▶ [Listed entries]

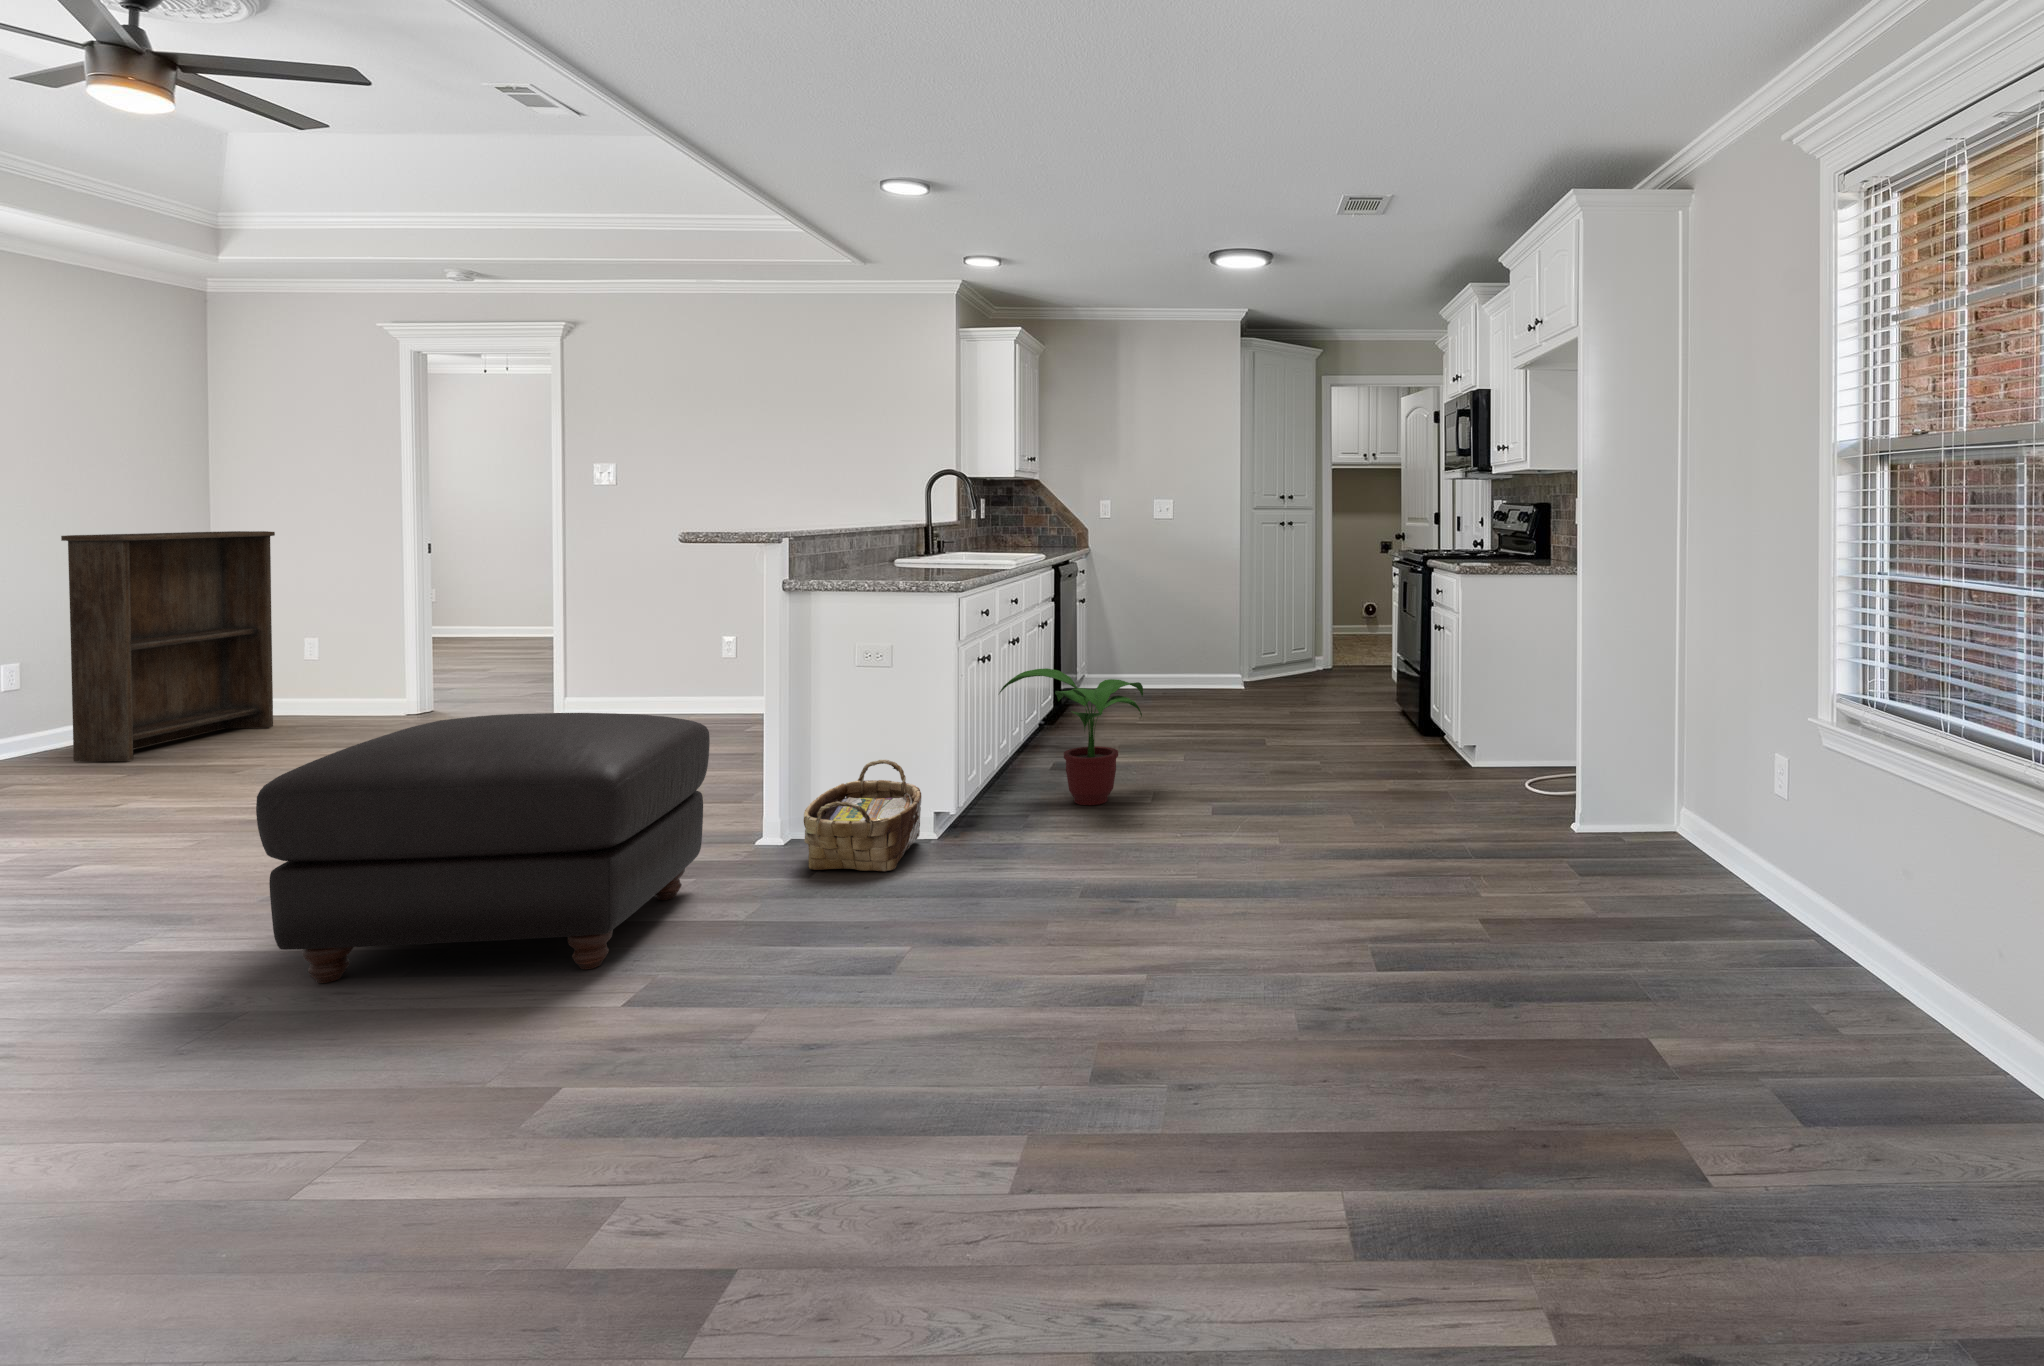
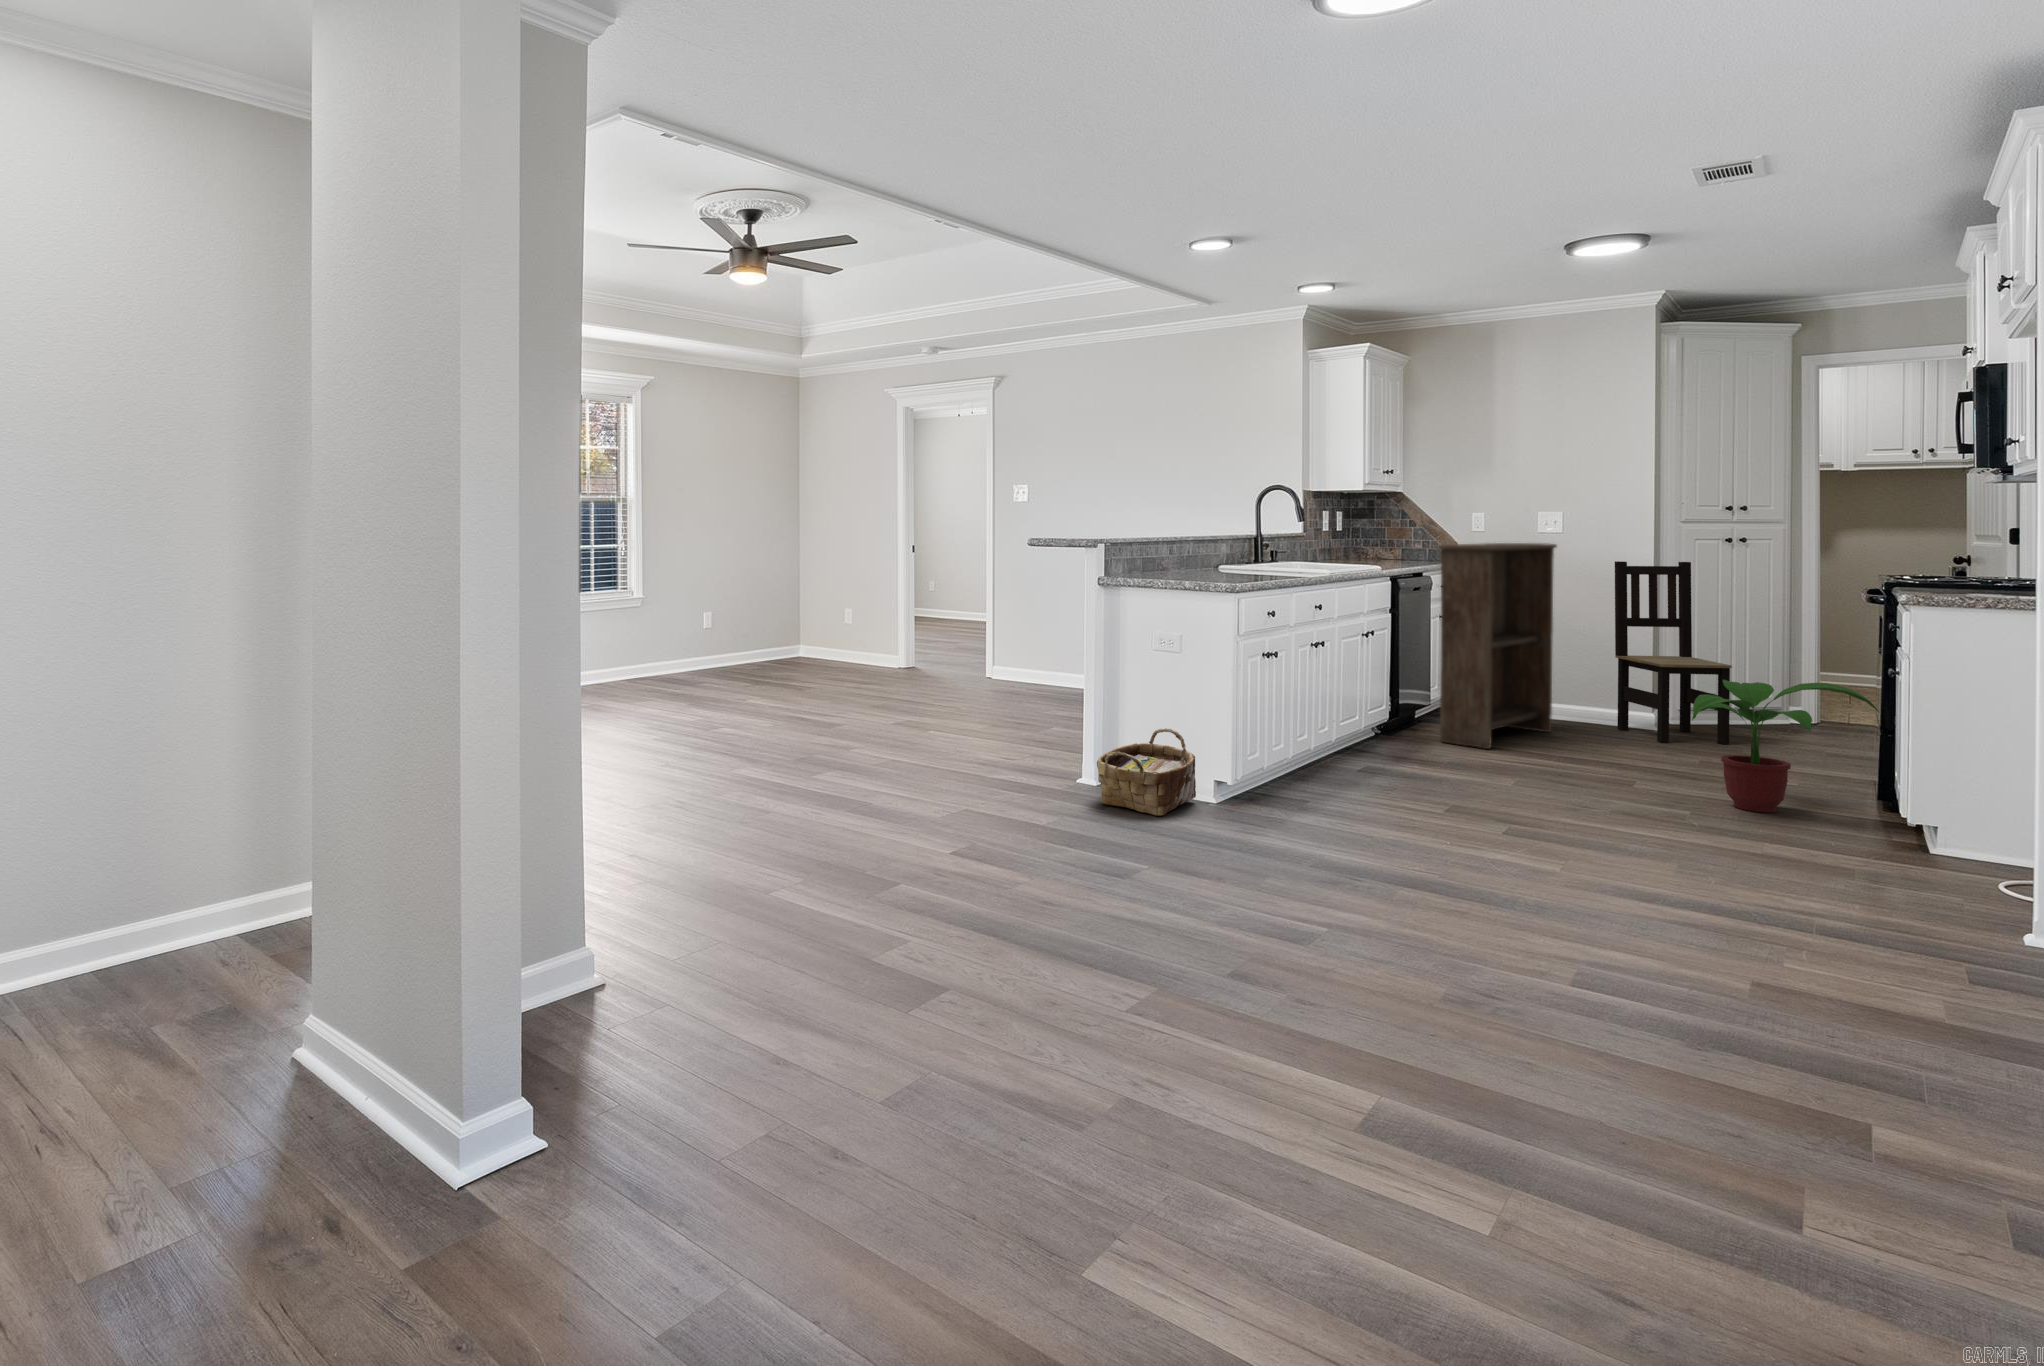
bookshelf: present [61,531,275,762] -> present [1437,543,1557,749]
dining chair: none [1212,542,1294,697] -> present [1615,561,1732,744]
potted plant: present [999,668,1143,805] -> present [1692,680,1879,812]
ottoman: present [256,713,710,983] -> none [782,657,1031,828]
...
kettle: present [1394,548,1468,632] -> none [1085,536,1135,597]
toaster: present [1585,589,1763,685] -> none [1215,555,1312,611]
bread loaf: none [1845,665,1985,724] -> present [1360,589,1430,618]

▶ [Your assignment] All lines above from the line with "bookshelf: present [61,531,275,762]" through the line with "ottoman: present [256,713,710,983]", both included, are to be set down exactly, with nothing else.

▶ [Finished task]
bookshelf: present [61,531,275,762] -> present [1437,543,1557,749]
dining chair: none [1212,542,1294,697] -> present [1615,561,1732,744]
potted plant: present [999,668,1143,805] -> present [1692,680,1879,812]
ottoman: present [256,713,710,983] -> none [782,657,1031,828]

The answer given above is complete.